# EXERCISE AIM
After locating "left_click(464, 98)", return its line and all lines that follow through the end of the listing below, exactly; leave out pictures.

# DATA PROVIDED
════════

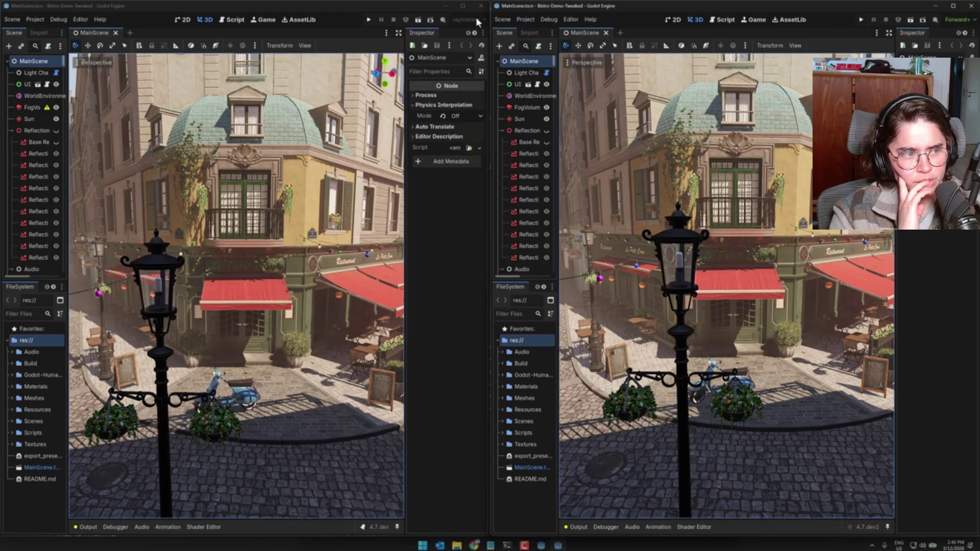
left_click(44, 96)
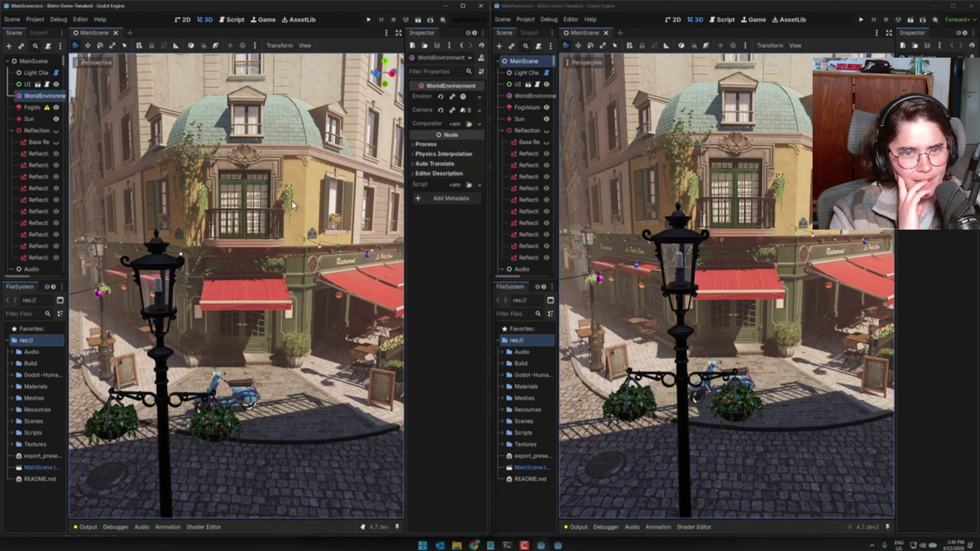
left_click(464, 98)
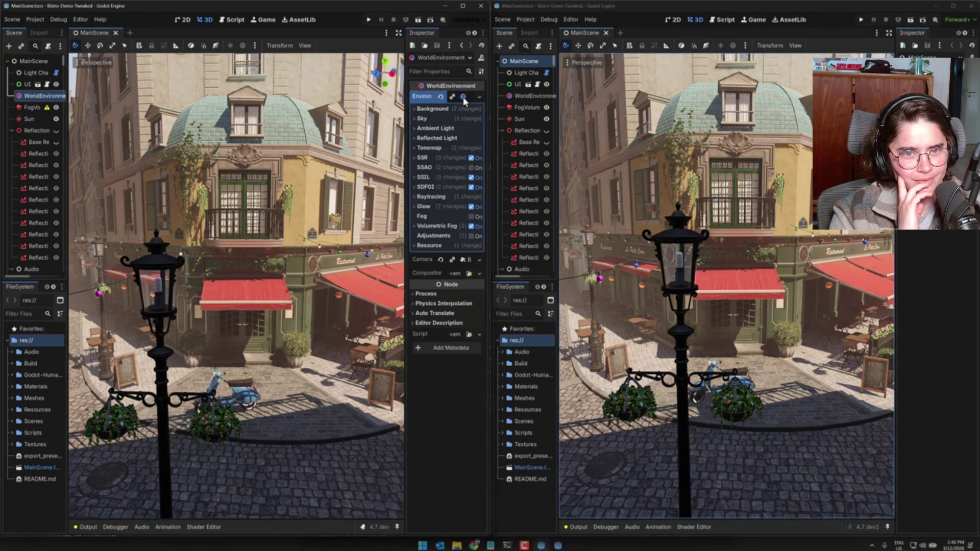
left_click(534, 96)
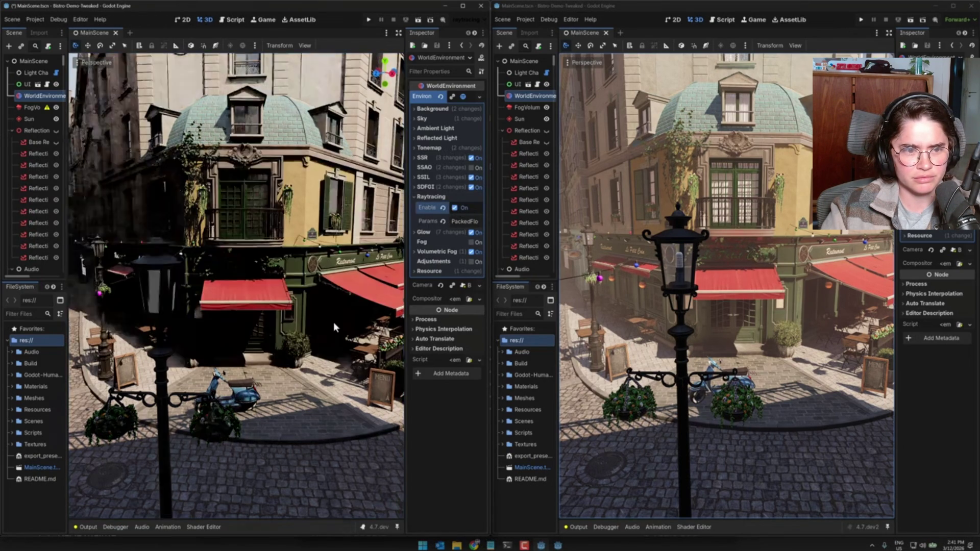
mouse_move(439, 365)
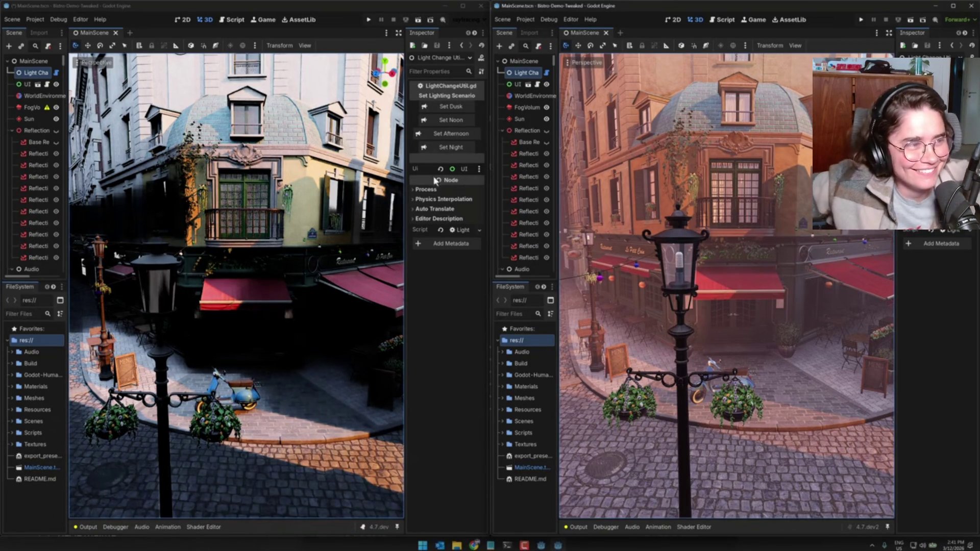
left_click(452, 119)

════════

# ANSWER BOX
left_click(464, 98)
left_click(534, 96)
mouse_move(439, 365)
left_click(452, 119)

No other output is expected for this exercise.